O que acontece dentro da sala de preparação Paulo Coelho não revela: “Alguns métodos podem ser traumatizantes e exigem o sigilo profissional”. Para o agente, o que importa não é como o serviço é feito, mas sim, que assegure à família simplesmente o direito de sofrer nessa hora, sem outras preocupações. O lema seria “a funerária cuida de tudo para que o choro seja só pelos mortos”.
Geralmente, o serviço é feito buscando o aspecto natural da pessoa – uma imagem próxima de quando viva: “Não estamos preparando a pessoa falecida para uma festa, mas caso a família queira, é possível fazer uma maquiagem mais marcante ou unhas pintadas com detalhes especiais”.
Paulo Coelho se corrige: “Maquiagem não, restauração facial”. É feita inclusive nos homens, e segundo ele, imperceptível, de tão discreta.
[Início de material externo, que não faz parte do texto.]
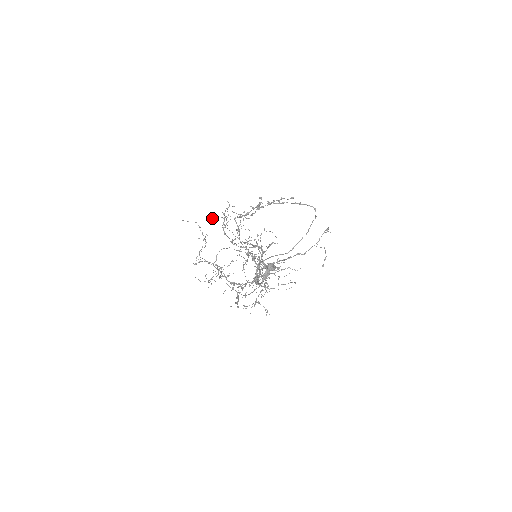
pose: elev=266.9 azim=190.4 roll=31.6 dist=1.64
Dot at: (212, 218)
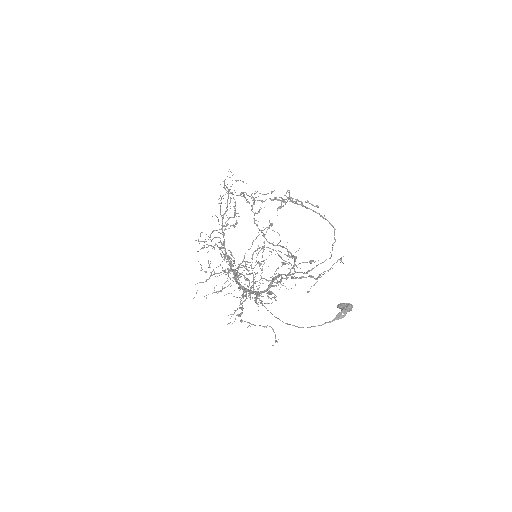
Dot at: (241, 193)
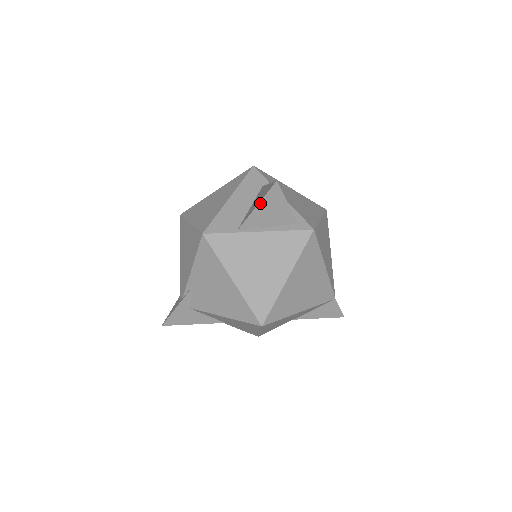
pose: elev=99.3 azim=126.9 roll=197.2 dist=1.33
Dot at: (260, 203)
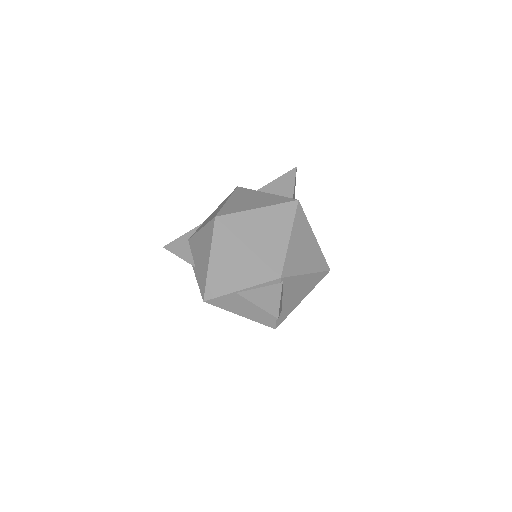
Dot at: (280, 178)
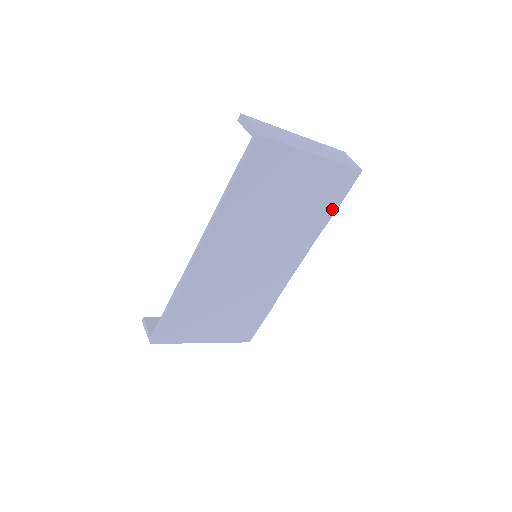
Quando entra na sala de preparação, abandona todos os outros pensamentos e se dedica com exclusividade ao defunto. “Peço para estar iluminado, trabalhar adequadamente, obedecendo os preceitos técnicos e intuindo o que há de mais importante naquele momento”.

Sucesso entre os vivos
Há nove anos, quando entrou no mercado funerário, Paulo Coelho se motivou pelo lado humano da morte. Inovou os serviços da época, oferecendo amparo à família, esclarecendo seus direitos, qualificando sua equipe. “A vida é a marca de nossa existência, nossa tentativa de perpetuá-la. O momento da morte exige ritos de celebração de tudo o que fomos”.
Hoje, Coelho encara com profissionalismo a lida diária com o outro lado. “Eu não posso chorar, não posso me dar esse luxo. Aquela dor não é nossa, é da família”. Toma cuidado para não se sensibilizar com a morte, mas ao mesmo tempo, tenta não banalizá-la.
Não faz julgamentos de quem está na sua maca. Já preparou os corpos de seus avós, mas também de bandidos, todos com a mesma dedicação. “Não trabalhamos só com anjos. Os marginais também têm um pai, uma mãe ou um filho que vão querer um enterro decente”.
Seu trabalho à frente da funerária rendeu-lhe mais três cargos: o de Presidente do Sindicato dos Estabalecimentos de Serviços Funerários do Estado do RS, Presidente da Associação Brasileira de Tanatopraxia e Diretor da Associação de Tanatopraxistas do Mercosul. Nesses postos, Paulo trabalha para mudar a visão que a população tem do segmento, segundo ele, repleta de preconceitos.
Seguro de morte?
Entusiasta da profissão, Coelho pretende ampliar os canais de formação dos colegas da área e terminar com o medo que ronda a profissão.
Os anos em que viveu tão perto dos mortos o fizeram aprofundar o pensamento sobre o significado da morte para a humanidade. Por que ainda é tão difícil se programar para a morte? Porque não aceitamos o fato – sabido por todos – de que um dia vamos morrer?
“Todos cremos na imortalidade, independente de religião. O ser humano acredita que tem alma, ela é o sentido da nossa preservação”. E argumenta: “Quando fazemos seguro do carro é porque ele será roubado ou batido? Porque então não nos somos previdentes também nessa hora?”.
Orgulhoso do trabalho que realiza, ele não tem medo de que alguma alma penada venha puxar seu pé enquanto dorme: “Tenho certeza que se pudessem, até me agradeceriam”, acredita.